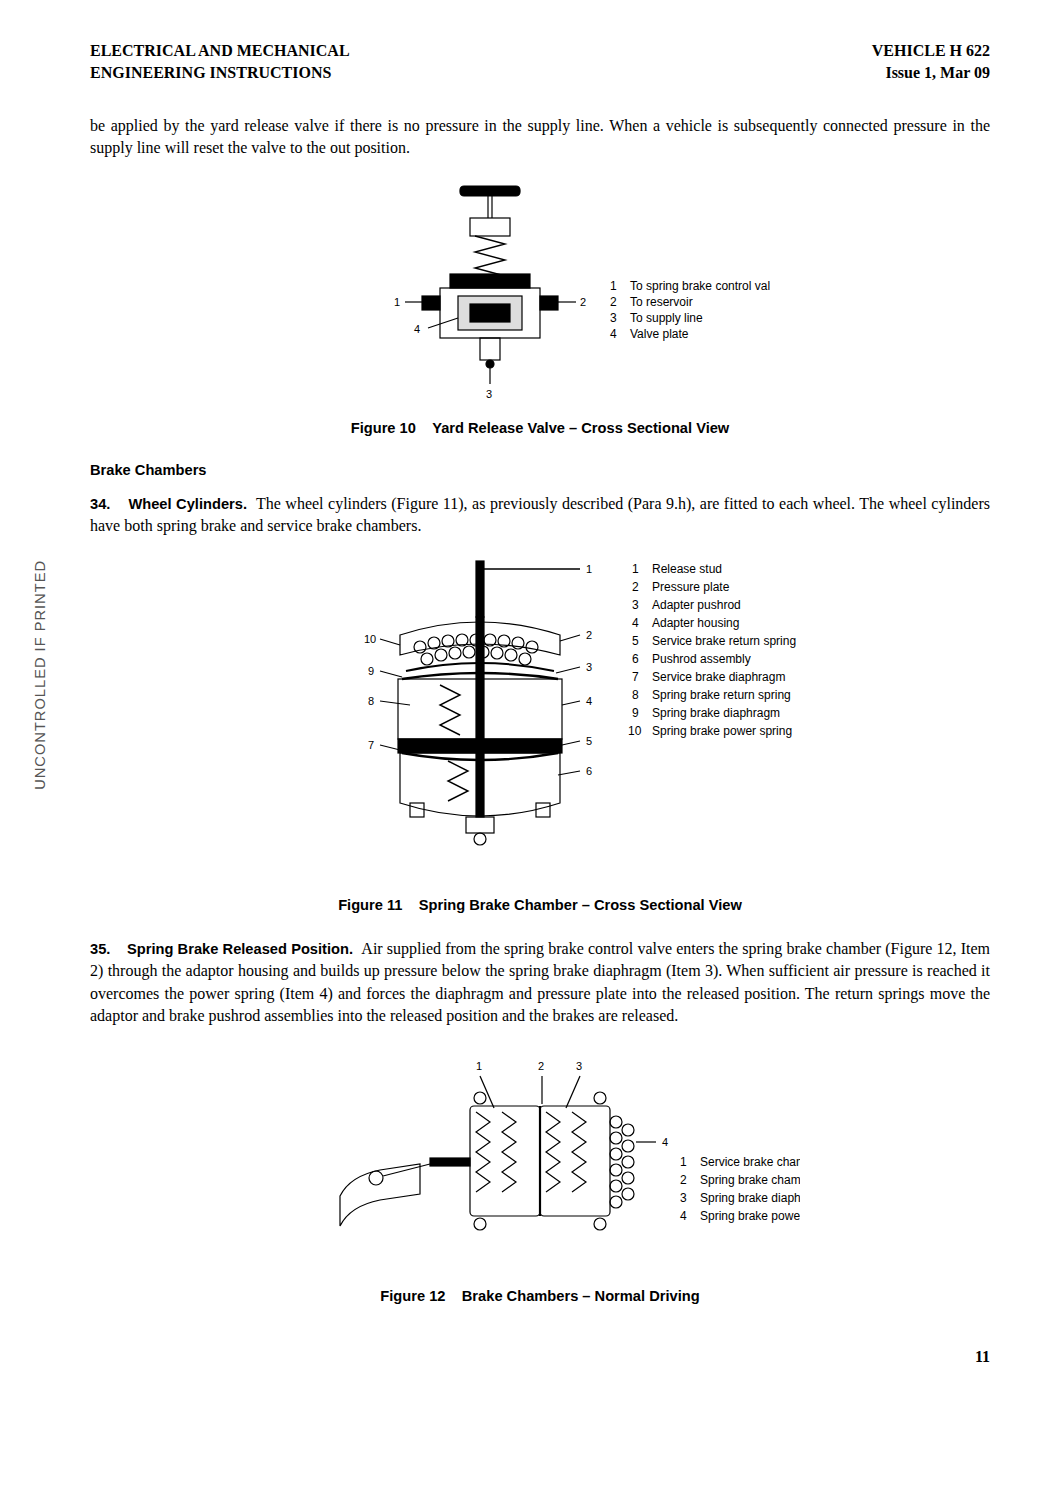UNCONTROLLED IF PRINTED
ELECTRICAL AND MECHANICAL
ENGINEERING INSTRUCTIONS
VEHICLE H 622
Issue 1, Mar 09
be applied by the yard release valve if there is no pressure in the supply line. When a vehicle is subsequently connected pressure in the supply line will reset the valve to the out position.
1 2 3 4 1To spring brake control valve 2To reservoir 3To supply line 4Valve plate
Figure 10 Yard Release Valve – Cross Sectional View
Brake Chambers
34. Wheel Cylinders. The wheel cylinders (Figure 11), as previously described (Para 9.h), are fitted to each wheel. The wheel cylinders have both spring brake and service brake chambers.
1 2 3 4 5 6 10 9 8 7 1Release stud 2Pressure plate 3Adapter pushrod 4Adapter housing 5Service brake return spring 6Pushrod assembly 7Service brake diaphragm 8Spring brake return spring 9Spring brake diaphragm 10Spring brake power spring
Figure 11 Spring Brake Chamber – Cross Sectional View
35. Spring Brake Released Position. Air supplied from the spring brake control valve enters the spring brake chamber (Figure 12, Item 2) through the adaptor housing and builds up pressure below the spring brake diaphragm (Item 3). When sufficient air pressure is reached it overcomes the power spring (Item 4) and forces the diaphragm and pressure plate into the released position. The return springs move the adaptor and brake pushrod assemblies into the released position and the brakes are released.
1 2 3 4 1Service brake chamber 2Spring brake chamber 3Spring brake diaphragm 4Spring brake power spiring
Figure 12 Brake Chambers – Normal Driving
11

Goal of the exercise: Before printing anything, remove the pictures; then print all the records exactly.

Written answer:
UNCONTROLLED IF PRINTED
ELECTRICAL AND MECHANICAL
ENGINEERING INSTRUCTIONS
VEHICLE H 622
Issue 1, Mar 09
be applied by the yard release valve if there is no pressure in the supply line. When a vehicle is subsequently connected pressure in the supply line will reset the valve to the out position.
1 2 3 4 1To spring brake control valve 2To reservoir 3To supply line 4Valve plate
Figure 10 Yard Release Valve – Cross Sectional View
Brake Chambers
34. Wheel Cylinders. The wheel cylinders (Figure 11), as previously described (Para 9.h), are fitted to each wheel. The wheel cylinders have both spring brake and service brake chambers.
1 2 3 4 5 6 10 9 8 7 1Release stud 2Pressure plate 3Adapter pushrod 4Adapter housing 5Service brake return spring 6Pushrod assembly 7Service brake diaphragm 8Spring brake return spring 9Spring brake diaphragm 10Spring brake power spring
Figure 11 Spring Brake Chamber – Cross Sectional View
35. Spring Brake Released Position. Air supplied from the spring brake control valve enters the spring brake chamber (Figure 12, Item 2) through the adaptor housing and builds up pressure below the spring brake diaphragm (Item 3). When sufficient air pressure is reached it overcomes the power spring (Item 4) and forces the diaphragm and pressure plate into the released position. The return springs move the adaptor and brake pushrod assemblies into the released position and the brakes are released.
1 2 3 4 1Service brake chamber 2Spring brake chamber 3Spring brake diaphragm 4Spring brake power spiring
Figure 12 Brake Chambers – Normal Driving
11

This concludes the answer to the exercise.